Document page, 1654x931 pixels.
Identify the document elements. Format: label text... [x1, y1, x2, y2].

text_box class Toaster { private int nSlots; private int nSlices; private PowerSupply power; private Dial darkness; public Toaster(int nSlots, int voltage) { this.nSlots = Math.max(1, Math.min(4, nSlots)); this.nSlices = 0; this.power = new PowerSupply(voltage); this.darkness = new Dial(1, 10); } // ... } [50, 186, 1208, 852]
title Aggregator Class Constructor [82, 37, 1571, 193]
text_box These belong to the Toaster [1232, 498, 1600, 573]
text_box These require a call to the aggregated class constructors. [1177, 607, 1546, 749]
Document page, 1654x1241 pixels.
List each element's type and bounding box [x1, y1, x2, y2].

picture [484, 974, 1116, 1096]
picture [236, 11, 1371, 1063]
++++++++
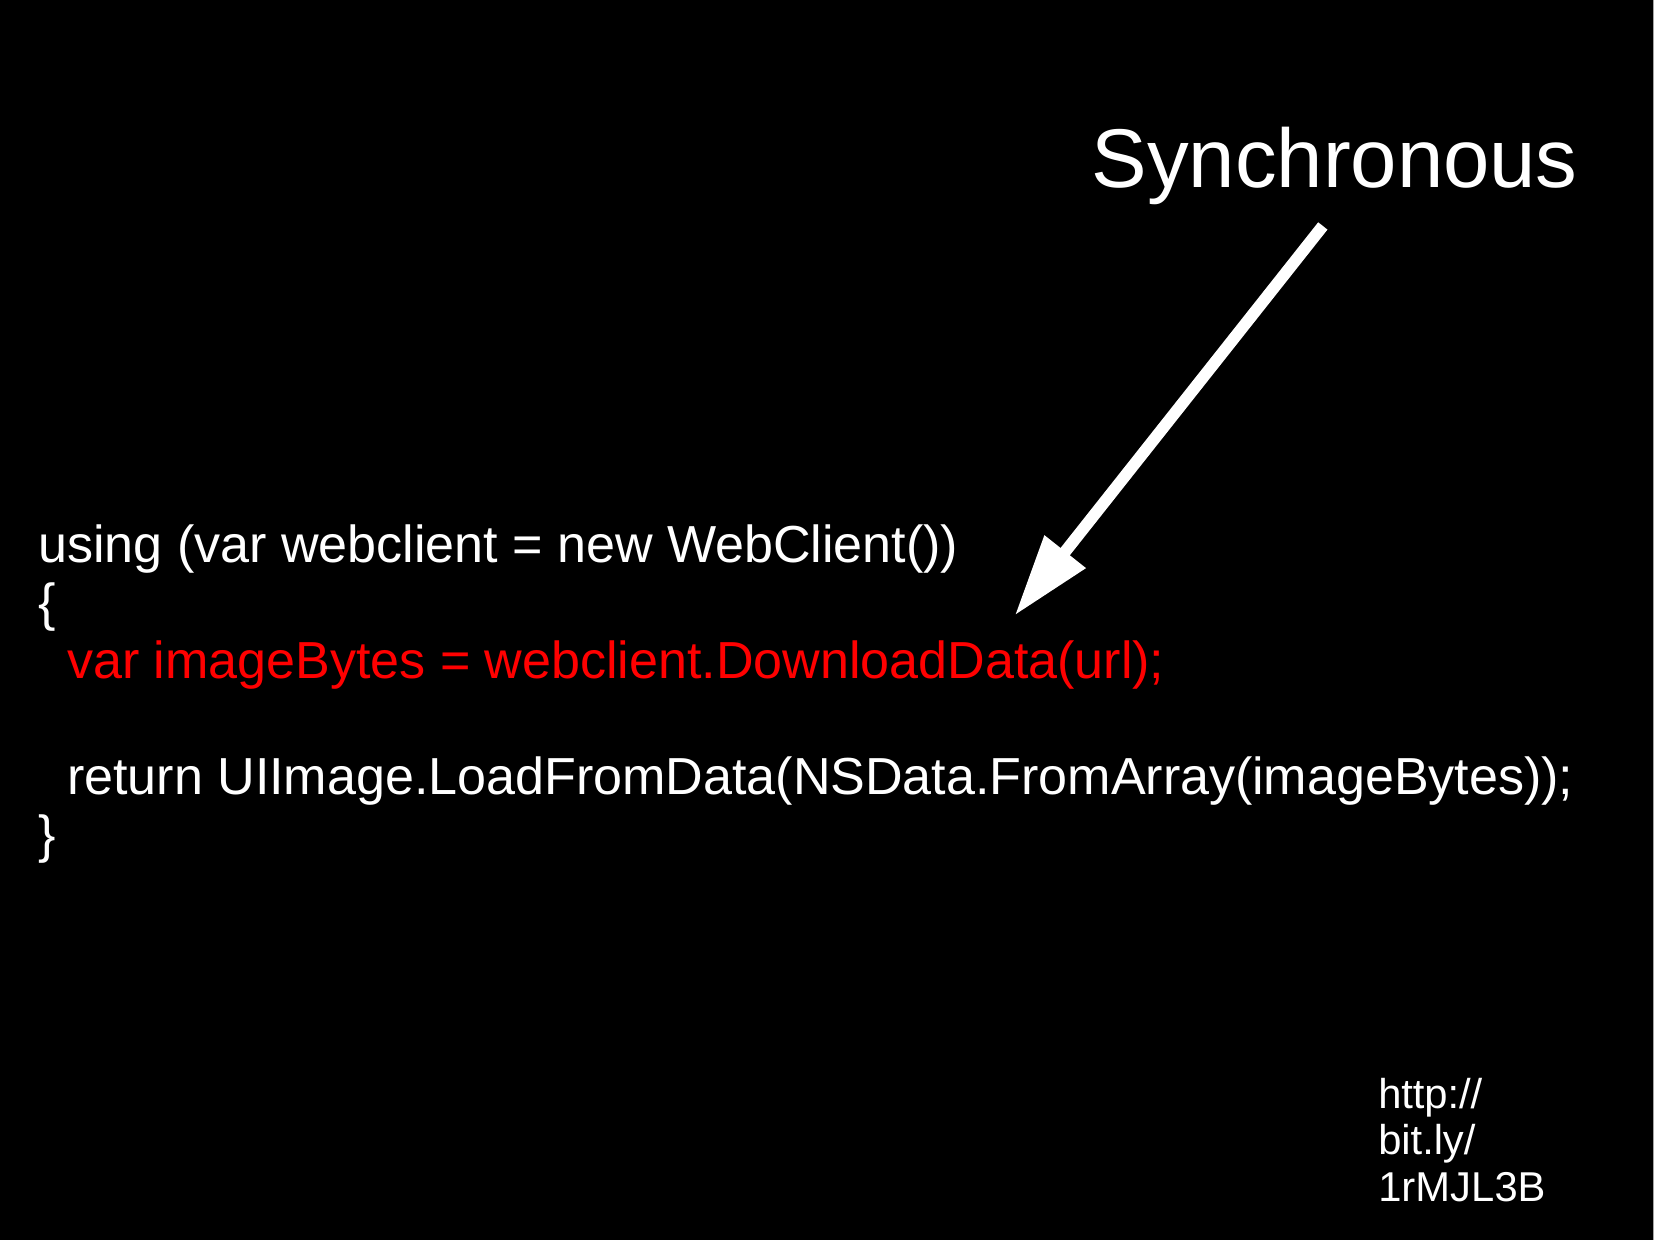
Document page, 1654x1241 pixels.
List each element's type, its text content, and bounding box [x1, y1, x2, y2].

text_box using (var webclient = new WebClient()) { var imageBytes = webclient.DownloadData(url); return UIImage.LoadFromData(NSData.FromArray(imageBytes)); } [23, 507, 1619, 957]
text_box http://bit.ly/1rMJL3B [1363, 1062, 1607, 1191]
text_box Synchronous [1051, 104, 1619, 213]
++++++++
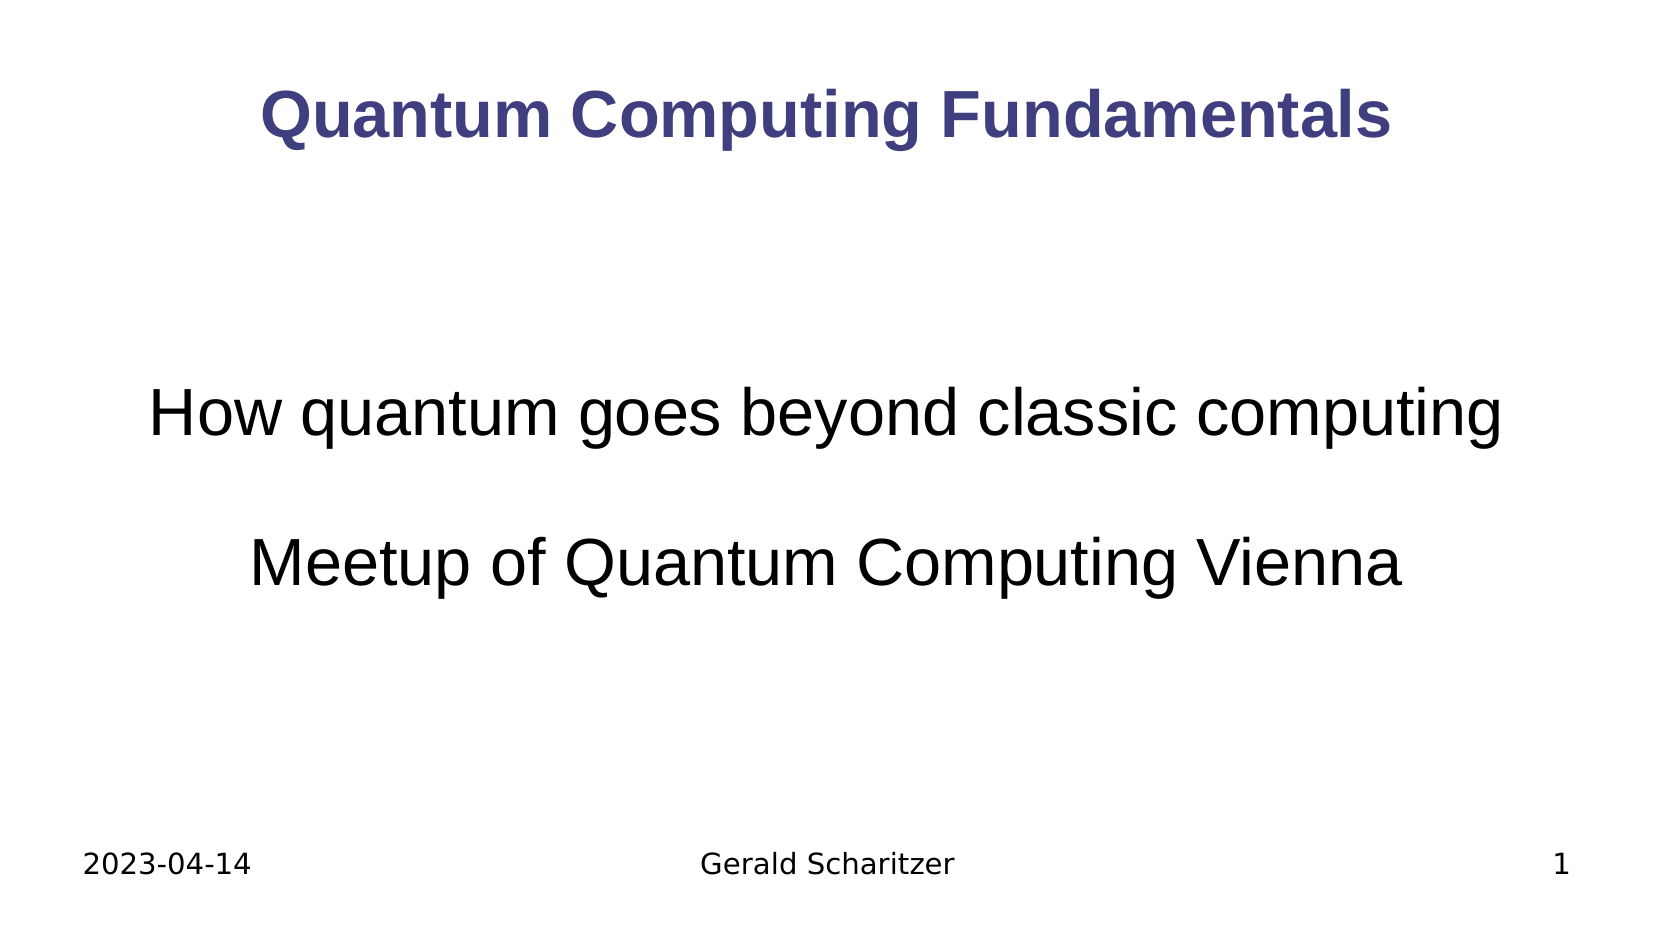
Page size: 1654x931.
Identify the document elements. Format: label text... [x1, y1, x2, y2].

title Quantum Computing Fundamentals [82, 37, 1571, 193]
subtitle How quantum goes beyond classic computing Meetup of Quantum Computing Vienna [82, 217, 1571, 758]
++++++++
Arrange the item lines, from the one containing "Page size: 1654x931." through the one containing "subtitle How quantum", as a Markdown table with the columns Row and Item Line. Number each row and omit blank lines.

§ Response to this exercise
| Row | Item Line |
|---|---|
| 1 | Page size: 1654x931. |
| 2 | Identify the document elements. Format: label text... [x1, y1, x2, y2]. |
| 3 | title Quantum Computing Fundamentals [82, 37, 1571, 193] |
| 4 | subtitle How quantum goes beyond classic computing Meetup of Quantum Computing Vienna [82, 217, 1571, 758] |